Ajit Pai |
The Hill reports Pai, a Republican, has been silent this week on Trump’s suggestions that media outlets he believes are slanted against him should be challenged over their licenses.
The calls were instantly met with criticism from both sides of the aisle. Critics said that, while the proposal isn’t feasible, it still constitutes an egregious threat to free speech and a free press.
And the controversy has turned the spotlight on Pai, whose agency is responsible for licensing local news broadcasters.
Democrats and activists have dialed up the pressure on Pai to break his silence. On Friday, a coalition of press freedom advocates sent Pai a letter urging him to publicly disavow the president’s comments.
“As an independent agency charged with protecting the public interest and overseeing the public airwaves, the FCC must resist any attempts to co-opt the broadcast-licensing process to suit the president’s whims,” the letter reads.
“Such threats are what you would expect to hear in a dictatorship, not a democracy, and they must be condemned in the strongest possible terms.”
The Hill has repeatedly asked Pai’s office for comment since Trump’s initial tweet on Wednesday, but has not yet received a response. Spokespeople for the other two Republican commissioners, Brendan Carr and Michael O’Rielly, also did not return requests for comment.
On CNN’s “Reliable Sources” on Sunday, Commissioner Jessica Rosenworcel, a Democrat, said that she doesn’t “think history will be kind to silence” and that it was important that the agency make clear its support for the First Amendment.

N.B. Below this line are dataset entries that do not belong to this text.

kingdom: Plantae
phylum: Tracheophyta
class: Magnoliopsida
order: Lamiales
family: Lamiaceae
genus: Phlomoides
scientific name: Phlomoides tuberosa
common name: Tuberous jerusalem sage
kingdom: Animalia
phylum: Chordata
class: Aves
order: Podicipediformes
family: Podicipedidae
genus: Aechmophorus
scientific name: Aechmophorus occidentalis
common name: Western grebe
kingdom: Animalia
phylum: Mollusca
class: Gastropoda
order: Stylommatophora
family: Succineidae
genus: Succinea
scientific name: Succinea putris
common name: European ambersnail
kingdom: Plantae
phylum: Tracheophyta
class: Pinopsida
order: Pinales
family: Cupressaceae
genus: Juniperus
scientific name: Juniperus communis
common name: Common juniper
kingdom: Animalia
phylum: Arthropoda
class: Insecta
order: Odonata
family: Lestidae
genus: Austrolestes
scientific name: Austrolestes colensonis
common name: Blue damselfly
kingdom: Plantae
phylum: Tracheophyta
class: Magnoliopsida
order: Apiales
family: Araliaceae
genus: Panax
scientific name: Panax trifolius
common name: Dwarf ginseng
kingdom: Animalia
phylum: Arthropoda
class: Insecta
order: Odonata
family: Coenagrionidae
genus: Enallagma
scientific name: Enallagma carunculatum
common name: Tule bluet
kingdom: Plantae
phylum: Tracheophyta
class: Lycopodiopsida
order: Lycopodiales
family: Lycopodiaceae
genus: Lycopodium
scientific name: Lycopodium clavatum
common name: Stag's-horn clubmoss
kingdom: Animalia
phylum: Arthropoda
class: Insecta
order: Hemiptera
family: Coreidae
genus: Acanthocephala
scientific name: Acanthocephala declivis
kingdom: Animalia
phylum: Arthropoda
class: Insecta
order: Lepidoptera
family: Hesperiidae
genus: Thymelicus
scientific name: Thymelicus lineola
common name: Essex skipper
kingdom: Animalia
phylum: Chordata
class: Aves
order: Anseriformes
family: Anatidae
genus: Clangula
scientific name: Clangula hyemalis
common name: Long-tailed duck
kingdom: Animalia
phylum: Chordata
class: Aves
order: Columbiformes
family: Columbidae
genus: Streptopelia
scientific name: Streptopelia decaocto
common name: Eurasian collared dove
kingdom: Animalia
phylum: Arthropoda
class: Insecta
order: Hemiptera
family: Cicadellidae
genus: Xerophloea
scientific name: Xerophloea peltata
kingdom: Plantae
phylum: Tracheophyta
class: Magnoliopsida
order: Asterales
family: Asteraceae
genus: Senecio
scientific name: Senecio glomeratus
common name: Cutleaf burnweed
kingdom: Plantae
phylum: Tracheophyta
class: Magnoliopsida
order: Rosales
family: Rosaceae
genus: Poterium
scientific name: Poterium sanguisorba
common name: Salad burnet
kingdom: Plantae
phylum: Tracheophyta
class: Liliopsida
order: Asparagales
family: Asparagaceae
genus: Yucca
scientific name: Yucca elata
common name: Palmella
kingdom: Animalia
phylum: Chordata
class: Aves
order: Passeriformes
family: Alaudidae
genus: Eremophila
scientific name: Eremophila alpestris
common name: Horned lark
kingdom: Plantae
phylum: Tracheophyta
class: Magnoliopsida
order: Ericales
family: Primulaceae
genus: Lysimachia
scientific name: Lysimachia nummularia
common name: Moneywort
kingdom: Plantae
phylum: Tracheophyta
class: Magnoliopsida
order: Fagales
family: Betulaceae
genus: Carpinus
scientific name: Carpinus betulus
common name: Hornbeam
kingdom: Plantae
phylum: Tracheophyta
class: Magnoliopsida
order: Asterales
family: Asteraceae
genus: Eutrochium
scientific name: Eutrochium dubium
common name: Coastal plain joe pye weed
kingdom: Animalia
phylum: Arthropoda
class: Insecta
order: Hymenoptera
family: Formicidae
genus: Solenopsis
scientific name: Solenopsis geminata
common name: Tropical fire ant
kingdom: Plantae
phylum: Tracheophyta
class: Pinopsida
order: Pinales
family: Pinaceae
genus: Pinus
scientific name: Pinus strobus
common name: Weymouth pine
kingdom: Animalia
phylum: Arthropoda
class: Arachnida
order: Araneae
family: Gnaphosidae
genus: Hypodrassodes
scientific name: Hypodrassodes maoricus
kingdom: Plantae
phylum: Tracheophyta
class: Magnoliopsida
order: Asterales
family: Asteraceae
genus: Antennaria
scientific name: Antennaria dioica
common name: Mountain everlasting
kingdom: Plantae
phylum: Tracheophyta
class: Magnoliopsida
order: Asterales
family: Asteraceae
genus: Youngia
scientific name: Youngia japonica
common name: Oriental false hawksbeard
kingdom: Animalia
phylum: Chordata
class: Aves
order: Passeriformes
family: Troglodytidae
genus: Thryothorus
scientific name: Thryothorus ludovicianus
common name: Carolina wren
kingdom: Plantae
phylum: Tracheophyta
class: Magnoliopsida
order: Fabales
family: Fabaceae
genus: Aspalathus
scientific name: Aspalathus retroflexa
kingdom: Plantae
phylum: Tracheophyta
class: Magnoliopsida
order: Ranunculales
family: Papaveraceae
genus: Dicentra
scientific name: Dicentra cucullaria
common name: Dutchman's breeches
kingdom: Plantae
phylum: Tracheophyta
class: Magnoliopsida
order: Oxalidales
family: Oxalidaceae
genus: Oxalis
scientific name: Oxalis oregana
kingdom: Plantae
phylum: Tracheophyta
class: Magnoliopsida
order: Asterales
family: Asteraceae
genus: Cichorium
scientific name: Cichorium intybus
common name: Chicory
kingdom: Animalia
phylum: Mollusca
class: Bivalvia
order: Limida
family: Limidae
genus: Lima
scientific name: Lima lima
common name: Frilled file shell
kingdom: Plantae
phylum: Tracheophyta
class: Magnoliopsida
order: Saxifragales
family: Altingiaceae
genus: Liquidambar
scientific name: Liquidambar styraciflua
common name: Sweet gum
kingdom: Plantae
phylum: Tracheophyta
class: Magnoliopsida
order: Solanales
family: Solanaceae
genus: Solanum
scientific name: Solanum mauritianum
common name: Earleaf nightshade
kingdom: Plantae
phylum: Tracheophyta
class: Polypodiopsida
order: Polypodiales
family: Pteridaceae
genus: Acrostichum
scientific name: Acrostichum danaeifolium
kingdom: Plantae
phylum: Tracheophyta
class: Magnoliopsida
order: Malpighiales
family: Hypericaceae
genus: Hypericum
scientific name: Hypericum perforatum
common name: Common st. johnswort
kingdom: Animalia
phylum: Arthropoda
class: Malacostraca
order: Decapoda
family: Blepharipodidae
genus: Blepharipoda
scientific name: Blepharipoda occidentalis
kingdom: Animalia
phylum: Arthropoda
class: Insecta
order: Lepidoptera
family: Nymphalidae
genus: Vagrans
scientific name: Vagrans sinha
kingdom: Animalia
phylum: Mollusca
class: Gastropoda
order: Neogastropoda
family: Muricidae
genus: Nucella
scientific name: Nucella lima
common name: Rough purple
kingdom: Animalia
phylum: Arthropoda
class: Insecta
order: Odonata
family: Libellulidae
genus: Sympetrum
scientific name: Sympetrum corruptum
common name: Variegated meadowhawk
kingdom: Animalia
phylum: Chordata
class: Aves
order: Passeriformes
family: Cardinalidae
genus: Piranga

Variety reports former FCC Chairman Tom Wheeler was more critical of Pai, saying that his silence was “making himself complicit in the coercion that the president himself is engaging in.” Wheeler wrote in a blog post on Friday that “the president may decide he can walk away from his oath of office, but the FCC commissioners have also sworn to uphold the Constitution.”
“The founders of our nation set as a cornerstone of our democracy the First Amendment, forever enshrining and protecting freedom of the press,” Gordon Smith, president of the National Association of Broadcasters, said in a statement last week. “It is contrary to this fundamental right for any government official to threaten the revocation of an FCC license simply because of a disagreement with the reporting of a journalist.”
Pai himself expressed dismay last month over what he sees as free speech “under siege” in the United States, citing efforts to silence to speakers on college campuses. But in his speech to the Future of Speech Online Forum at the Newseum, Pai said that he also saw “worrying signs” at the FCC, pointing to Twitter messages in which “people regularly demand that the FCC yank licenses from cable news channels like Fox News, MSNBC, or CNN because they disagree with the opinions expressed on those networks.”
“Setting aside the fact that the FCC doesn’t license cable channels, these demands are fundamentally at odds with our legal and cultural traditions,” Pai said.